■ WHAT THIS TASK INVOLVES ■
Reproduce only the lines from the one containing "genus: Pyrrhomyias" through the one containing "genus: Sphenodon", inclusive, with each "common name" changed to "vernacular name" and nothing else altered.
[START DATA FOR THIS TASK]
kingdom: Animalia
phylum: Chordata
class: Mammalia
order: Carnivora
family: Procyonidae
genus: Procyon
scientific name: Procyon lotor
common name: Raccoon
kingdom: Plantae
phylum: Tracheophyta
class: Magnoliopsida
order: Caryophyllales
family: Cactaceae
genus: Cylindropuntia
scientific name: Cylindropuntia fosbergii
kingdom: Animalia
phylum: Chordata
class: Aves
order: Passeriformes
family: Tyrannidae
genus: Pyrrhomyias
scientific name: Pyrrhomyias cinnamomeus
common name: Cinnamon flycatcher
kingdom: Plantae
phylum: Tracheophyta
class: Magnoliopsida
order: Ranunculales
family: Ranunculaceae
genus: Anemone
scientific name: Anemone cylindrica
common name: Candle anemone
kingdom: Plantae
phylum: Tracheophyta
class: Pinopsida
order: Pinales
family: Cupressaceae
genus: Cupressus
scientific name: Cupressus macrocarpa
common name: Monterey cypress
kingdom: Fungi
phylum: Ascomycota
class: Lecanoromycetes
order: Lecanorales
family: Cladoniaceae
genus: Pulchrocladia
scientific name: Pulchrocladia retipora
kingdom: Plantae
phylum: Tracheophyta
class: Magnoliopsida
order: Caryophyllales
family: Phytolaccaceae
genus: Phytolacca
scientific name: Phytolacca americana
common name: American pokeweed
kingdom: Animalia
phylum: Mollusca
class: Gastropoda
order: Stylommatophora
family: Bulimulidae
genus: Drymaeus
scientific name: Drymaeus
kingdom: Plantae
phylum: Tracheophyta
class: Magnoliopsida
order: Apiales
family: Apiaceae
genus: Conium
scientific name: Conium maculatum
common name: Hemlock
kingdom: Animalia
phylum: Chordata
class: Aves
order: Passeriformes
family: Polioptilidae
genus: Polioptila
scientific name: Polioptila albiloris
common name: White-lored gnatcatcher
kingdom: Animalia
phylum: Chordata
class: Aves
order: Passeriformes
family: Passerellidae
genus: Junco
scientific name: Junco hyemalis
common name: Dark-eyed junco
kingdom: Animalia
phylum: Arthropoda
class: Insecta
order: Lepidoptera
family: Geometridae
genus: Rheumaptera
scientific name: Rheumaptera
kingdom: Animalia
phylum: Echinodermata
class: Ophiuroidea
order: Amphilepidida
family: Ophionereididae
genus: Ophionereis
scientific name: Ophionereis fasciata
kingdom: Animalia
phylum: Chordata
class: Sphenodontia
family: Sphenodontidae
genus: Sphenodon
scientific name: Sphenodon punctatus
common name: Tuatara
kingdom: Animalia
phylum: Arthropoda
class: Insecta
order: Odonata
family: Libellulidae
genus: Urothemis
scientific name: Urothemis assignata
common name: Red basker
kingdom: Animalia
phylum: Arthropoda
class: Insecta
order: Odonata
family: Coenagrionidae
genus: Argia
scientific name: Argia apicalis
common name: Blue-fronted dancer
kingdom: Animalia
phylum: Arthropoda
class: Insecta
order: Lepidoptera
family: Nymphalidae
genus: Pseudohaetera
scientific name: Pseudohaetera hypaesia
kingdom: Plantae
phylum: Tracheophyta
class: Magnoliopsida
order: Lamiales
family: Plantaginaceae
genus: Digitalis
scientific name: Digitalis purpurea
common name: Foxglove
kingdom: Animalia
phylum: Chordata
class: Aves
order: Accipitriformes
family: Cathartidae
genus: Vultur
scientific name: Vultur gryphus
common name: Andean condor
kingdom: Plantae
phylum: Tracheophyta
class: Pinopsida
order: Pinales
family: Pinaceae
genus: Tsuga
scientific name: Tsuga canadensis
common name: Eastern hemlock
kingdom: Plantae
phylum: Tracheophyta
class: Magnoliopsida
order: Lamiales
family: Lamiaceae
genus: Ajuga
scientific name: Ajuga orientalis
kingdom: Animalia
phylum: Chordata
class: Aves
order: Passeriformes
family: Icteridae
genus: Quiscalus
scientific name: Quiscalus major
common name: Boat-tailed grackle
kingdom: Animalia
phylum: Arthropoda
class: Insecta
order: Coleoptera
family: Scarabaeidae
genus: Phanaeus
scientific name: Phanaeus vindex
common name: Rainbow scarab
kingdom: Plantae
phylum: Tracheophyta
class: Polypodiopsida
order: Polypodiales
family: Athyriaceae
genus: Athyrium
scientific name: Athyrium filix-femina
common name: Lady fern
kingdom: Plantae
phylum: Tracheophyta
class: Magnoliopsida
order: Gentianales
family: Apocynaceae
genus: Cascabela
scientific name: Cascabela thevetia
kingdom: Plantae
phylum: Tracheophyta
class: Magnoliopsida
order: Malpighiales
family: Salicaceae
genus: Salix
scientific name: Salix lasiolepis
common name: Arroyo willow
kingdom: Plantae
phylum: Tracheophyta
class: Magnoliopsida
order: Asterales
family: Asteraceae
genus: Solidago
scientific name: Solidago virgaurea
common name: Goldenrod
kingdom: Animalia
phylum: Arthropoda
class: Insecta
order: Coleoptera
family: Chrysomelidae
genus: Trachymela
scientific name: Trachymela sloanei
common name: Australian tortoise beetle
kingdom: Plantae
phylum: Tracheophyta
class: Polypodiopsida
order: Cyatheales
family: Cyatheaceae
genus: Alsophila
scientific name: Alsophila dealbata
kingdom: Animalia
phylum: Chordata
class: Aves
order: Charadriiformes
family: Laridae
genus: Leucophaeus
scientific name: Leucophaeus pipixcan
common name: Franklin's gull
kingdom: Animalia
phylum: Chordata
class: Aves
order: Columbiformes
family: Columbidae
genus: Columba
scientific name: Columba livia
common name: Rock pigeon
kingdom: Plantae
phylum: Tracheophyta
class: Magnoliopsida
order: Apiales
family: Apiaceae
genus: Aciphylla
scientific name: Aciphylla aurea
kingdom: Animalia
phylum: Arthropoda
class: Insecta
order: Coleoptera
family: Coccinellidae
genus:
[END DATA FOR THIS TASK]
■ RESPONSE BELOW ■
genus: Pyrrhomyias
scientific name: Pyrrhomyias cinnamomeus
vernacular name: Cinnamon flycatcher
kingdom: Plantae
phylum: Tracheophyta
class: Magnoliopsida
order: Ranunculales
family: Ranunculaceae
genus: Anemone
scientific name: Anemone cylindrica
vernacular name: Candle anemone
kingdom: Plantae
phylum: Tracheophyta
class: Pinopsida
order: Pinales
family: Cupressaceae
genus: Cupressus
scientific name: Cupressus macrocarpa
vernacular name: Monterey cypress
kingdom: Fungi
phylum: Ascomycota
class: Lecanoromycetes
order: Lecanorales
family: Cladoniaceae
genus: Pulchrocladia
scientific name: Pulchrocladia retipora
kingdom: Plantae
phylum: Tracheophyta
class: Magnoliopsida
order: Caryophyllales
family: Phytolaccaceae
genus: Phytolacca
scientific name: Phytolacca americana
vernacular name: American pokeweed
kingdom: Animalia
phylum: Mollusca
class: Gastropoda
order: Stylommatophora
family: Bulimulidae
genus: Drymaeus
scientific name: Drymaeus
kingdom: Plantae
phylum: Tracheophyta
class: Magnoliopsida
order: Apiales
family: Apiaceae
genus: Conium
scientific name: Conium maculatum
vernacular name: Hemlock
kingdom: Animalia
phylum: Chordata
class: Aves
order: Passeriformes
family: Polioptilidae
genus: Polioptila
scientific name: Polioptila albiloris
vernacular name: White-lored gnatcatcher
kingdom: Animalia
phylum: Chordata
class: Aves
order: Passeriformes
family: Passerellidae
genus: Junco
scientific name: Junco hyemalis
vernacular name: Dark-eyed junco
kingdom: Animalia
phylum: Arthropoda
class: Insecta
order: Lepidoptera
family: Geometridae
genus: Rheumaptera
scientific name: Rheumaptera
kingdom: Animalia
phylum: Echinodermata
class: Ophiuroidea
order: Amphilepidida
family: Ophionereididae
genus: Ophionereis
scientific name: Ophionereis fasciata
kingdom: Animalia
phylum: Chordata
class: Sphenodontia
family: Sphenodontidae
genus: Sphenodon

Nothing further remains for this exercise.